Он смущенно молчал. Потом неохотно кивнул. Сказал, что, отдав своих солдат и гражданское население в руки достойного и благородного противника, думал о том, что его миссия окончена и теперь он может подумать о себе, но… нечаянно уснул. “Так это, чтобы подумать о себе, вам понадобилось оружие? – спросил я, прямо глядя ему в глаза. – Вы уже дважды предпринимали попытки его вернуть”. Он собрался отвечать, но, видимо, вспомнив, что я не армейский, передумал. По его представлениям, я не способен был понимать, в чем состоит долг немецкого генерала, чья армия и страна три дня назад признала свое поражение».
В первые же дни после официальной капитуляции Германии некоторые немецкие генералы действительно пустили себе пулю в лоб. Венка среди них не было. Может быть, искать его следует среди не смирившихся с поражением?
Еще до подписания документов о капитуляции во Фленсбурге, в резиденции гросс-адмирала Деница, был составлен секретный меморандум, суть которого заключалась в скором вступлении в военный союз Америки, Англии и Германии, чьи вооруженные силы следовало максимально сохранить и преумножить. «Тщательно собирать германское оружие и складывать его, чтобы его легко можно было раздать германским солдатам, с которыми нам пришлось бы сотрудничать, если бы советское наступление продолжалось» (текст так называемой «вудфордской телеграммы» Черчилля дается по публикации «Дейли Геральд» от 24.11.1954 г.) [4]. Эту телеграмму Монтгомери расценил как сигнал к началу долгосрочной кампании по сотрудничеству с немецкими генералами. Монтгомери имел список лучших генералов, в котором на первом месте стоял генерал-фельдмаршал Буш, командовавший немецкими войсками в Северо-Западной Европе. Дальше следуют многие известные имена: Мильх, Мантейфель, Линдеман, Шперле, Кессельринг, Бласковиц, Манштейн, Лист… даже старичок Рундштедт – все годились в дело. Но основная нагрузка по созданию будущего немецкого бундесвера должна была лечь на плечи молодых – Ганса Шпейделя [5], Адольфа Хойзингера [6] и Вальтера Венка.
Если вы уже прочитали примечание в конце книги, то всё поняли. Для остальных поясню: последняя строчка в официальной биографии Хойзингера: «С 1962 года – представитель НАТО в Вашингтоне». Последняя запись в биографии Шпейделя: «С 1957 года командующий сухопутными войсками НАТО в центральной Европе». А у Венка – «Председатель Совета директоров фирмы “Феррошталь”, город Бонн. В 1982 году погиб в автокатастрофе». Как видим, расчет на него отчего-то не оправдался. Это притом что именно его кандидатуру в качестве будущего командующего бундесвером отстаивал перед своими новыми хозяевами авторитетный у них Рейнхард Гелен [7].

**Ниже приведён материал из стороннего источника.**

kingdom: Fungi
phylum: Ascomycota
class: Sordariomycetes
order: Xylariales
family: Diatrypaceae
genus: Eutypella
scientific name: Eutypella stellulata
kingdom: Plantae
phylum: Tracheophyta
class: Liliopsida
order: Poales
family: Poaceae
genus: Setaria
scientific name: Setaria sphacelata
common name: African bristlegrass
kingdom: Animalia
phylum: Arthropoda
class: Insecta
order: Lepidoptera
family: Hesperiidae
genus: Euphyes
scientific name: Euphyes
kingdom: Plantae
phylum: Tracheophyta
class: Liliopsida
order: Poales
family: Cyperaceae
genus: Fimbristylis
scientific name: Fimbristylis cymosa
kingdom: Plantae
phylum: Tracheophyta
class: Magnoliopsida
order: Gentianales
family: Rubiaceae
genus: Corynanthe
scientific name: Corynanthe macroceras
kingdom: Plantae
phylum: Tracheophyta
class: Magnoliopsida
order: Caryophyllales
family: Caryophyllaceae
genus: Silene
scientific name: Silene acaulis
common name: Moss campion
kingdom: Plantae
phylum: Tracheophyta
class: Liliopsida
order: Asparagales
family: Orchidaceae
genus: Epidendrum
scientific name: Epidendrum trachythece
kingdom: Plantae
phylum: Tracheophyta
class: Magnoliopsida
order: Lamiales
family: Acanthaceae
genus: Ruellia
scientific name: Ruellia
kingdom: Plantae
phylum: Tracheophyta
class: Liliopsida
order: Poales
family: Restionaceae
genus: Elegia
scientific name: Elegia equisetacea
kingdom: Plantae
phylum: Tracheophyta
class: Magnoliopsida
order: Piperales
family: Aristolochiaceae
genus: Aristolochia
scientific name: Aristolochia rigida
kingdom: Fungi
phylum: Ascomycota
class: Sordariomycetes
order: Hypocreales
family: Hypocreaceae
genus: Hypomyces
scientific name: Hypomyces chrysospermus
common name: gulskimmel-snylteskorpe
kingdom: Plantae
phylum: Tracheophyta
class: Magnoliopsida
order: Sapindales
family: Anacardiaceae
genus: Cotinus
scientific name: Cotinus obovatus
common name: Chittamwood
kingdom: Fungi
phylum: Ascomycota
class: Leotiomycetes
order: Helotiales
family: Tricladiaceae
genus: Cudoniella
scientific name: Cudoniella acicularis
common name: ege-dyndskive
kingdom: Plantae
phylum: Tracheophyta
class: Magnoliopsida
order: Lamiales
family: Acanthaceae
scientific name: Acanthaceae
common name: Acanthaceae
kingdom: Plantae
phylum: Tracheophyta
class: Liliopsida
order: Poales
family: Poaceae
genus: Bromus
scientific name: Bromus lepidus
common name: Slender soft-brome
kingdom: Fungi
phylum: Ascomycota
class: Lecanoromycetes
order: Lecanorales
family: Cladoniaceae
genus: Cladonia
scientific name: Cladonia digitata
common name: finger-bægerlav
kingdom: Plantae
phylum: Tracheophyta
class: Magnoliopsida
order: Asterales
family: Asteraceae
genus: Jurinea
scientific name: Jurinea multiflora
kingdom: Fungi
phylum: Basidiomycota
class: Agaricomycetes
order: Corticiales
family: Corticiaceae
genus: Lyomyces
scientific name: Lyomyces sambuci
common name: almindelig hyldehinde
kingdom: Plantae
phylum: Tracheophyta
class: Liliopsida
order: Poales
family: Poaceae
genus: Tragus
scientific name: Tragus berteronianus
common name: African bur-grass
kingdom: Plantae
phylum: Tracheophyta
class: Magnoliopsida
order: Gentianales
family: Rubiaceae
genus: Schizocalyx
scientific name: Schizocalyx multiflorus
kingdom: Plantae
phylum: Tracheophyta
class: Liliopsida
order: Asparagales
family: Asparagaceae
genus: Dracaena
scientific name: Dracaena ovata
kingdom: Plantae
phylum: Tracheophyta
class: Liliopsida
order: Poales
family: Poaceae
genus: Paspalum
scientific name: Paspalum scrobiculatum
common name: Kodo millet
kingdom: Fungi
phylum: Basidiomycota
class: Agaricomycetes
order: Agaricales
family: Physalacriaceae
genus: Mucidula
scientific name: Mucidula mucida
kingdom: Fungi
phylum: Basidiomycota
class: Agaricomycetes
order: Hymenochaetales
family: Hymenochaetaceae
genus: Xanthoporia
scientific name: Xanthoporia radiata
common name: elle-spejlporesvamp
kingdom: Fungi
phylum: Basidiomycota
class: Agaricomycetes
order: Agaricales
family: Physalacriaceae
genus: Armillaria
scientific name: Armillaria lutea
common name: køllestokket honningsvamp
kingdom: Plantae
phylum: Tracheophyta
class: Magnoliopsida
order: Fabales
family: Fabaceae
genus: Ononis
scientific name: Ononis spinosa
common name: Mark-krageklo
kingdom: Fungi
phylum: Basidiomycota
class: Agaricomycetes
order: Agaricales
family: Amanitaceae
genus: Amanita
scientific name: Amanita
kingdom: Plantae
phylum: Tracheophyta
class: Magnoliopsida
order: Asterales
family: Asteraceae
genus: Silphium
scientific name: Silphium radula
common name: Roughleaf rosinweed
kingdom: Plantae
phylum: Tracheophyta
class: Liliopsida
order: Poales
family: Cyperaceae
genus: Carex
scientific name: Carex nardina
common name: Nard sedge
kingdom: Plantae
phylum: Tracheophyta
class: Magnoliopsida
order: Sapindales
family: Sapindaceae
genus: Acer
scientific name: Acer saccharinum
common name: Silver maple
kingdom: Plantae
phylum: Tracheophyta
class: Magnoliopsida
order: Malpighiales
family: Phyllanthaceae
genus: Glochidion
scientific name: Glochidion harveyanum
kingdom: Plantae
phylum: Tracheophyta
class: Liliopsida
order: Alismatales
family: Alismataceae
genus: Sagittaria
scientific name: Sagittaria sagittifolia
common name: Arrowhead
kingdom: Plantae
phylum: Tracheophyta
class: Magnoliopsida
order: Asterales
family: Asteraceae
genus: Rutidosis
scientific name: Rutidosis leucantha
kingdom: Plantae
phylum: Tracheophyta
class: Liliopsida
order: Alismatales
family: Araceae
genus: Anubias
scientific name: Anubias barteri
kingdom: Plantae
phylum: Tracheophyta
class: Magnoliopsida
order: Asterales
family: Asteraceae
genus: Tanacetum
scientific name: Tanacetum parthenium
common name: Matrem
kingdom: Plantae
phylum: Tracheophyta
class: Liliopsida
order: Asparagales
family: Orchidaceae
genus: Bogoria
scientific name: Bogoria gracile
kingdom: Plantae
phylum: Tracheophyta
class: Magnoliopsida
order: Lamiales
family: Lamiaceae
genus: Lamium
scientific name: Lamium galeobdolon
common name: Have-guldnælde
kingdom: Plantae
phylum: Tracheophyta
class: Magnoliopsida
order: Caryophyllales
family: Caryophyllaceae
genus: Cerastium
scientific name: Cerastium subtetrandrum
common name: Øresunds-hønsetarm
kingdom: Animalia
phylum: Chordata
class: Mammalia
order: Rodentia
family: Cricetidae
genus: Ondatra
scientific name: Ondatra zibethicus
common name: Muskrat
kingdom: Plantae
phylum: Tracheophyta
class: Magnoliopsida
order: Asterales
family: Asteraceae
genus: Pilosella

Возможно, и Гелен, служивший с Венком еще при Гудериане, и американцы с англичанами, помнили, что «самым одаренным из моих генералов» называл Вальтера Венка сам Адольф Гитлер.
Вальтер Венк был кадровым военным. Он родился в городе Виттенберге в 1900 году. В 11 лет поступил в кадетский корпус, затем в военное училище и в 1920-м был зачислен в рейхсвер. По рождению он принадлежал к поколению, не прошедшему ад Первой мировой, не впитавшему горечь поражения Германии всей своей кожей; он и его товарищи не были так отравлены унижением и ненавистью, как поколение их командиров, к которому принадлежали Гитлер, Рем, Геринг, Гесс и Лей. Это важное обстоятельство.
Венк благополучно служил в рейхсвере (в том, что от него осталось после Версальского договора) сначала в звании унтер-офицера, затем – лейтенанта и гауптмана (капитана), а пройдя подготовку при Генштабе в 1936 году, получил назначение в 1-ю танковую армию начальником штаба знаменитой тогда 1-й танковой дивизии и сразу попал в поле зрения не менее знаменитого «быстроходного Гейнца» – генерала Гудериана, который с первых же месяцев, оценив способности нового офицера, старался предоставлять ему как можно больше инициативы. А порой даже «прикрывал» своим авторитетом излишнюю, может быть, самостоятельность Венка, тогда – всего лишь оберстлейтенанта (подполковника).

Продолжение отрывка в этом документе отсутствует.